## TASK BRIEF
Rewrite the text of every record below, changing "Scaffale basso" to "Scaffale alto" wherever it occurs and leaving the rest untouched.

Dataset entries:
╔══

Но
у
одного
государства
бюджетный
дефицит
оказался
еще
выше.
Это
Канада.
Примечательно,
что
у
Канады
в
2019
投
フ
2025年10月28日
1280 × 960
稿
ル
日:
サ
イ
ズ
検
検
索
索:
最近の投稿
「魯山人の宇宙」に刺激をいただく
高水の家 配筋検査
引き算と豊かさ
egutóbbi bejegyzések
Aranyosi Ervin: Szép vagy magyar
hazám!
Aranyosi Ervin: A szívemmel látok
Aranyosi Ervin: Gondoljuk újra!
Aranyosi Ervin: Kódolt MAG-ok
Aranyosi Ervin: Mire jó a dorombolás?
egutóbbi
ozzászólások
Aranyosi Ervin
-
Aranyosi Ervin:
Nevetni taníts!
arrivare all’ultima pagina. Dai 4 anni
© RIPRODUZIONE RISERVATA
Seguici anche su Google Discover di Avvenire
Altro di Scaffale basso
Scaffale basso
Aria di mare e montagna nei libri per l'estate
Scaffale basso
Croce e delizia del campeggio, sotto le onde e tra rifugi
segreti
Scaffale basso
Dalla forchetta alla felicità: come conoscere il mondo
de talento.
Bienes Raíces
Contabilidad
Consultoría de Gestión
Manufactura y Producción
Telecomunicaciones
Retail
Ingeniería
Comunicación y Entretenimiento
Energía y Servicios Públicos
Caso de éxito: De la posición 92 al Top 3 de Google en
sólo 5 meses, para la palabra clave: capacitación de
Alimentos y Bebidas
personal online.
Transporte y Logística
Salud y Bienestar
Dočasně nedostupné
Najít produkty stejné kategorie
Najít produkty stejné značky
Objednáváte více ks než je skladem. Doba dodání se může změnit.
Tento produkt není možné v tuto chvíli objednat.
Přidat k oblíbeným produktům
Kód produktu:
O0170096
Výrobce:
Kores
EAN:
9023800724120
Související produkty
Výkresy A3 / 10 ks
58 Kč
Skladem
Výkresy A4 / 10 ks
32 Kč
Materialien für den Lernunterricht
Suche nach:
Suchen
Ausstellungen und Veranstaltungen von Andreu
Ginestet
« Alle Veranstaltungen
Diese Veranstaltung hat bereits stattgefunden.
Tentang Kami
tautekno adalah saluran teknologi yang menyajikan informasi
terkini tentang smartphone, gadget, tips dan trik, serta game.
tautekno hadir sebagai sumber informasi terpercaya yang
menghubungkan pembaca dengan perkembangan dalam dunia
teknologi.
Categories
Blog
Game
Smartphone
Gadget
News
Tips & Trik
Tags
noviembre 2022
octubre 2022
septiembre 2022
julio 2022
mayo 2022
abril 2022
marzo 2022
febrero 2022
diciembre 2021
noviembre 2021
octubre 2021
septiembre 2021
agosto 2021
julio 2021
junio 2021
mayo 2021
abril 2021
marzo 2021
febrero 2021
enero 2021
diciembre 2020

╚══

## ANSWER SECTION
Но
у
одного
государства
бюджетный
дефицит
оказался
еще
выше.
Это
Канада.
Примечательно,
что
у
Канады
в
2019
投
フ
2025年10月28日
1280 × 960
稿
ル
日:
サ
イ
ズ
検
検
索
索:
最近の投稿
「魯山人の宇宙」に刺激をいただく
高水の家 配筋検査
引き算と豊かさ
egutóbbi bejegyzések
Aranyosi Ervin: Szép vagy magyar
hazám!
Aranyosi Ervin: A szívemmel látok
Aranyosi Ervin: Gondoljuk újra!
Aranyosi Ervin: Kódolt MAG-ok
Aranyosi Ervin: Mire jó a dorombolás?
egutóbbi
ozzászólások
Aranyosi Ervin
-
Aranyosi Ervin:
Nevetni taníts!
arrivare all’ultima pagina. Dai 4 anni
© RIPRODUZIONE RISERVATA
Seguici anche su Google Discover di Avvenire
Altro di Scaffale alto
Scaffale alto
Aria di mare e montagna nei libri per l'estate
Scaffale alto
Croce e delizia del campeggio, sotto le onde e tra rifugi
segreti
Scaffale alto
Dalla forchetta alla felicità: come conoscere il mondo
de talento.
Bienes Raíces
Contabilidad
Consultoría de Gestión
Manufactura y Producción
Telecomunicaciones
Retail
Ingeniería
Comunicación y Entretenimiento
Energía y Servicios Públicos
Caso de éxito: De la posición 92 al Top 3 de Google en
sólo 5 meses, para la palabra clave: capacitación de
Alimentos y Bebidas
personal online.
Transporte y Logística
Salud y Bienestar
Dočasně nedostupné
Najít produkty stejné kategorie
Najít produkty stejné značky
Objednáváte více ks než je skladem. Doba dodání se může změnit.
Tento produkt není možné v tuto chvíli objednat.
Přidat k oblíbeným produktům
Kód produktu:
O0170096
Výrobce:
Kores
EAN:
9023800724120
Související produkty
Výkresy A3 / 10 ks
58 Kč
Skladem
Výkresy A4 / 10 ks
32 Kč
Materialien für den Lernunterricht
Suche nach:
Suchen
Ausstellungen und Veranstaltungen von Andreu
Ginestet
« Alle Veranstaltungen
Diese Veranstaltung hat bereits stattgefunden.
Tentang Kami
tautekno adalah saluran teknologi yang menyajikan informasi
terkini tentang smartphone, gadget, tips dan trik, serta game.
tautekno hadir sebagai sumber informasi terpercaya yang
menghubungkan pembaca dengan perkembangan dalam dunia
teknologi.
Categories
Blog
Game
Smartphone
Gadget
News
Tips & Trik
Tags
noviembre 2022
octubre 2022
septiembre 2022
julio 2022
mayo 2022
abril 2022
marzo 2022
febrero 2022
diciembre 2021
noviembre 2021
octubre 2021
septiembre 2021
agosto 2021
julio 2021
junio 2021
mayo 2021
abril 2021
marzo 2021
febrero 2021
enero 2021
diciembre 2020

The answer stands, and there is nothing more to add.